▸ WHAT YOU HAVE TO DO:
Report each line in the records below that contains the string "tangentPropagation".

▸ THE DATA:

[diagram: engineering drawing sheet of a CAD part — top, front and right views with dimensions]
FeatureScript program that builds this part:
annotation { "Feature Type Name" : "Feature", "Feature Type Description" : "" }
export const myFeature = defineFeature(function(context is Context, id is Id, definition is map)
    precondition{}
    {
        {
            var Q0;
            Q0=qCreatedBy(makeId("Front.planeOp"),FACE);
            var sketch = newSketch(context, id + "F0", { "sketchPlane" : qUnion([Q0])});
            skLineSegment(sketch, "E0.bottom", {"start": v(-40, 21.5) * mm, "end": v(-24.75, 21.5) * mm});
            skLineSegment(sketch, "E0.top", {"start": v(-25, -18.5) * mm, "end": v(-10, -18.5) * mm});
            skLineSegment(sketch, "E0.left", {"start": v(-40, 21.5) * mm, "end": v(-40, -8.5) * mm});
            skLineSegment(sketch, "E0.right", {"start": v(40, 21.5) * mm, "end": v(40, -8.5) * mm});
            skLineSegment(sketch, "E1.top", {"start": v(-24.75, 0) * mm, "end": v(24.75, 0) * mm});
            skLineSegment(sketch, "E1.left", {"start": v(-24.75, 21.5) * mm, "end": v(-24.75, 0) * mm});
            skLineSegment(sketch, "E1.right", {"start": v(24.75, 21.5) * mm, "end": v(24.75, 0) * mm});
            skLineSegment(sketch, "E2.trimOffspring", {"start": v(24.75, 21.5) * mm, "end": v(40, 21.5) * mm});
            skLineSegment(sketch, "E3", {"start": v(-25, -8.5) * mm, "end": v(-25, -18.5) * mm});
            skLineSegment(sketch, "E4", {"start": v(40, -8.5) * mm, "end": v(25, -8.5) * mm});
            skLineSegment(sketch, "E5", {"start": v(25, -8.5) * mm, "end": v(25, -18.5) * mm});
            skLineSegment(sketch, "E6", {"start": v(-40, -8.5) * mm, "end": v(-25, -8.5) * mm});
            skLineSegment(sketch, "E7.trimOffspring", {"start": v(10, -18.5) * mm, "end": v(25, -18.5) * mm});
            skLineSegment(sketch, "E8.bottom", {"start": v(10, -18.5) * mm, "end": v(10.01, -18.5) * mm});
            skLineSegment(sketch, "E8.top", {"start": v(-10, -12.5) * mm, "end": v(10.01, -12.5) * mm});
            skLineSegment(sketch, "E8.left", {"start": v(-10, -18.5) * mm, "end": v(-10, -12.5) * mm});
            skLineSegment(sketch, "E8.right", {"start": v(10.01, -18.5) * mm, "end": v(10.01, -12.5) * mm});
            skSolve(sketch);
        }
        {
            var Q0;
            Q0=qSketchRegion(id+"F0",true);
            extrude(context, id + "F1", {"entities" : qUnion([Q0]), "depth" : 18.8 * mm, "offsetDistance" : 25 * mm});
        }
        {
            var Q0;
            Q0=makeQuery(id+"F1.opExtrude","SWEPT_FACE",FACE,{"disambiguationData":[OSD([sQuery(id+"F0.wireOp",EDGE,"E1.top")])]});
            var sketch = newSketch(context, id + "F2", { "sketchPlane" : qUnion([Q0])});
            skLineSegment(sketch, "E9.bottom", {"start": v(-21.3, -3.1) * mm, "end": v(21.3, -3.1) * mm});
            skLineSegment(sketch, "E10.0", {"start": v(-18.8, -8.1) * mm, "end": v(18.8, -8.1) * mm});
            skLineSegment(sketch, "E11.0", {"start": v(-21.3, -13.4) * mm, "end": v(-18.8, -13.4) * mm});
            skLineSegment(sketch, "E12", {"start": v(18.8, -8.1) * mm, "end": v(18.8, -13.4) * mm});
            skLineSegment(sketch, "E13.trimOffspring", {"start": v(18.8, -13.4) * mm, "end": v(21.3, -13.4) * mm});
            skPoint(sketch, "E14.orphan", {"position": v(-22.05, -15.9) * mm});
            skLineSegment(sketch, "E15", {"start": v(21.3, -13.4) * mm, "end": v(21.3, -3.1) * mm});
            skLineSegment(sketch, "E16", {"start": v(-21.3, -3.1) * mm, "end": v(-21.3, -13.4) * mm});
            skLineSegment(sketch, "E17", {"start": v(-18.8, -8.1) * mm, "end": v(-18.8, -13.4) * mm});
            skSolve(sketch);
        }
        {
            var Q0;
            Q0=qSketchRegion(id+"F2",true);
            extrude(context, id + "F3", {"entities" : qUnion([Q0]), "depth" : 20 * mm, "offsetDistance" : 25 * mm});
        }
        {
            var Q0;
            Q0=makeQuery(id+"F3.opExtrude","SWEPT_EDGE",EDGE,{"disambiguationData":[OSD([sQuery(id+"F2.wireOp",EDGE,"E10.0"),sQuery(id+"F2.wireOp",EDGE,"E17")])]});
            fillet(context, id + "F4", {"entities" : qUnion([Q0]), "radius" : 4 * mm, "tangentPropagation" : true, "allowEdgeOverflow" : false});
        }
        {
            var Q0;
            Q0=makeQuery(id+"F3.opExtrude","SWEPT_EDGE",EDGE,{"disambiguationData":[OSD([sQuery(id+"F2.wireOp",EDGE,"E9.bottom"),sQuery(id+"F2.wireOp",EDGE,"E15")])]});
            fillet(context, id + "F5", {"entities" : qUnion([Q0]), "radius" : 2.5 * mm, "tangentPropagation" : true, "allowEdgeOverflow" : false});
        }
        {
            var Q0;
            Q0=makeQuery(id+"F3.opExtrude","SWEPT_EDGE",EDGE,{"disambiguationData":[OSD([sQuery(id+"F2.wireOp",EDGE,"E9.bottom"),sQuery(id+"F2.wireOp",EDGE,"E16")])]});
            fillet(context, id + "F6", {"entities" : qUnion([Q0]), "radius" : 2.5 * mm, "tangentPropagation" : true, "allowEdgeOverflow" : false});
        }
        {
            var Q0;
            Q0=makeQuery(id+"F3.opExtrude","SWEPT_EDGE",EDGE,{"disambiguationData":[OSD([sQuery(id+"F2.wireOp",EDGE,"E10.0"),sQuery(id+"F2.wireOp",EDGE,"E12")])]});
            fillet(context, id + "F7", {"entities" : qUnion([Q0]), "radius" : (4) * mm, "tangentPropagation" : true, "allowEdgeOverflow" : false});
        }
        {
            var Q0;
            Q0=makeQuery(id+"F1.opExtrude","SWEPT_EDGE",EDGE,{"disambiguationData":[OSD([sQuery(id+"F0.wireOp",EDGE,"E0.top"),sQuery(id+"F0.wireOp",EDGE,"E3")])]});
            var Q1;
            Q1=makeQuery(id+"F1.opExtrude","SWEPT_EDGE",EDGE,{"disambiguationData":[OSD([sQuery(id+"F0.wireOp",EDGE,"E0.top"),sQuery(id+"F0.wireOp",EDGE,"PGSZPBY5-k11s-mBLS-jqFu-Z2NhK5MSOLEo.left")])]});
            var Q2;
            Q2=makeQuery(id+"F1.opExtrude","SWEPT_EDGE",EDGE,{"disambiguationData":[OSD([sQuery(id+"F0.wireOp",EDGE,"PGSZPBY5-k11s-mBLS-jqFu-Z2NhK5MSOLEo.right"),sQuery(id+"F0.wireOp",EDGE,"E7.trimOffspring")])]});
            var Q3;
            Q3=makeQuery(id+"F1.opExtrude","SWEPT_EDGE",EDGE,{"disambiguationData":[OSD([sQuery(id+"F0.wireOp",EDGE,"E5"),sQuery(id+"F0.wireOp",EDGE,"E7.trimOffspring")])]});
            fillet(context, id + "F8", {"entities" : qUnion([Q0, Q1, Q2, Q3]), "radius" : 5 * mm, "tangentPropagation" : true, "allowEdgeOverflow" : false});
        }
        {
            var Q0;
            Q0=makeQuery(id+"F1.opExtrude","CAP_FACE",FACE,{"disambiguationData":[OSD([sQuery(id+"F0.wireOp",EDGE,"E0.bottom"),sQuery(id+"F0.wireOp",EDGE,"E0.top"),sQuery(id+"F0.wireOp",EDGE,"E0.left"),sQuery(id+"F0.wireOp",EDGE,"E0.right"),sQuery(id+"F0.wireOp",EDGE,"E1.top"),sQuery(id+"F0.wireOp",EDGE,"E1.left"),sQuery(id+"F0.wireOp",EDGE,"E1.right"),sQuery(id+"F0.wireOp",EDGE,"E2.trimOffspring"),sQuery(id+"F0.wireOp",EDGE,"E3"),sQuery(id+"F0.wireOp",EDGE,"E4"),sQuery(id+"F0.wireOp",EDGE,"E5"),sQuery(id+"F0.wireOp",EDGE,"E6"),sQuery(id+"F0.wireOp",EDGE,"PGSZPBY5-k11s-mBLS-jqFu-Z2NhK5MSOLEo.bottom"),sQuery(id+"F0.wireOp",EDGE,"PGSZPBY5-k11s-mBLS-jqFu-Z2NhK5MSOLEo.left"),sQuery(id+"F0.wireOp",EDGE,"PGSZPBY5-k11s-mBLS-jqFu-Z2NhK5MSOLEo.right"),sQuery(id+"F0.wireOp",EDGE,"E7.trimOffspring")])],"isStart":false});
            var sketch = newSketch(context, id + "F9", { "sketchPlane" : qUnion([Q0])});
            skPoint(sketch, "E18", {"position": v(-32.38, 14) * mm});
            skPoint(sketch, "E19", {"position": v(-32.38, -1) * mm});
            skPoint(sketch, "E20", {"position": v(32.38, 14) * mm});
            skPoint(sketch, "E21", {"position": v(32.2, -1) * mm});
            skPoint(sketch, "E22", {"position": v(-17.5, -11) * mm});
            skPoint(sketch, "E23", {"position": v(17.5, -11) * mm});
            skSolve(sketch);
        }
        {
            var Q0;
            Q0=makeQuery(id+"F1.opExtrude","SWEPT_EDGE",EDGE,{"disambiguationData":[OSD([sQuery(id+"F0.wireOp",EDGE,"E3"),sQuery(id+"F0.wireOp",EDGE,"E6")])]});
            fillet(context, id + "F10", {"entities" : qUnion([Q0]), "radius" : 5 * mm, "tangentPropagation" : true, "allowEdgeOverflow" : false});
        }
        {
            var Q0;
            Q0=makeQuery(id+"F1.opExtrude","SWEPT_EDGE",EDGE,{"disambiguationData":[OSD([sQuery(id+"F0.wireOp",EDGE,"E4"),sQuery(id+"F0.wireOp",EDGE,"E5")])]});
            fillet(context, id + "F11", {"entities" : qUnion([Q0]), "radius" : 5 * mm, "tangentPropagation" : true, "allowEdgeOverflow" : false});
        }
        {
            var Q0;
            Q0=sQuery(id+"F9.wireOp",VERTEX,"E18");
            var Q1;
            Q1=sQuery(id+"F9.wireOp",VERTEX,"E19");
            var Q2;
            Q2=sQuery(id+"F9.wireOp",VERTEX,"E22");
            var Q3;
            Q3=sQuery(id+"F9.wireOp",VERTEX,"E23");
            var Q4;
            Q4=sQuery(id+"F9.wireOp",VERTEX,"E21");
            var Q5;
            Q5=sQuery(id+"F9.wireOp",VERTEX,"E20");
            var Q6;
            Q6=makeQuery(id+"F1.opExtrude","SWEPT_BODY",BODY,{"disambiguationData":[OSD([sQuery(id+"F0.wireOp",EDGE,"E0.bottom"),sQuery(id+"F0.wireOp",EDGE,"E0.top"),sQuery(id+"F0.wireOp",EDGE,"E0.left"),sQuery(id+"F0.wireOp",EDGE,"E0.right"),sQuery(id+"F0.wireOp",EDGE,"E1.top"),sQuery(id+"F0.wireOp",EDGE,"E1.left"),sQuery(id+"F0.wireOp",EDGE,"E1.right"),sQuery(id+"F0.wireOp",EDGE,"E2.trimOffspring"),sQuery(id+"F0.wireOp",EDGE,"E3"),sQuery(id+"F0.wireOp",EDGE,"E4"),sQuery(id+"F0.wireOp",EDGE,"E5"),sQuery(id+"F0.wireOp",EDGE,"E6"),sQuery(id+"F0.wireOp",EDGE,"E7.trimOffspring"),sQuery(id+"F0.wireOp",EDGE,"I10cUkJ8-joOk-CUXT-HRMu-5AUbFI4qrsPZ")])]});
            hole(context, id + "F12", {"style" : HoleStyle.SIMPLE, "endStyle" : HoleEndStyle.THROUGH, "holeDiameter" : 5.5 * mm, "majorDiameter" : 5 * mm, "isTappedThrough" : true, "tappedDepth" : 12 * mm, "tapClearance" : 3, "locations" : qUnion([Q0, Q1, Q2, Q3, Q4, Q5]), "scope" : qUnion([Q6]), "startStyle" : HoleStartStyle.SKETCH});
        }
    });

▸ TASK OUTPUT:
            fillet(context, id + "F4", {"entities" : qUnion([Q0]), "radius" : 4 * mm, "tangentPropagation" : true, "allowEdgeOverflow" : false});
            fillet(context, id + "F5", {"entities" : qUnion([Q0]), "radius" : 2.5 * mm, "tangentPropagation" : true, "allowEdgeOverflow" : false});
            fillet(context, id + "F6", {"entities" : qUnion([Q0]), "radius" : 2.5 * mm, "tangentPropagation" : true, "allowEdgeOverflow" : false});
            fillet(context, id + "F7", {"entities" : qUnion([Q0]), "radius" : (4) * mm, "tangentPropagation" : true, "allowEdgeOverflow" : false});
            fillet(context, id + "F8", {"entities" : qUnion([Q0, Q1, Q2, Q3]), "radius" : 5 * mm, "tangentPropagation" : true, "allowEdgeOverflow" : false});
            fillet(context, id + "F10", {"entities" : qUnion([Q0]), "radius" : 5 * mm, "tangentPropagation" : true, "allowEdgeOverflow" : false});
            fillet(context, id + "F11", {"entities" : qUnion([Q0]), "radius" : 5 * mm, "tangentPropagation" : true, "allowEdgeOverflow" : false});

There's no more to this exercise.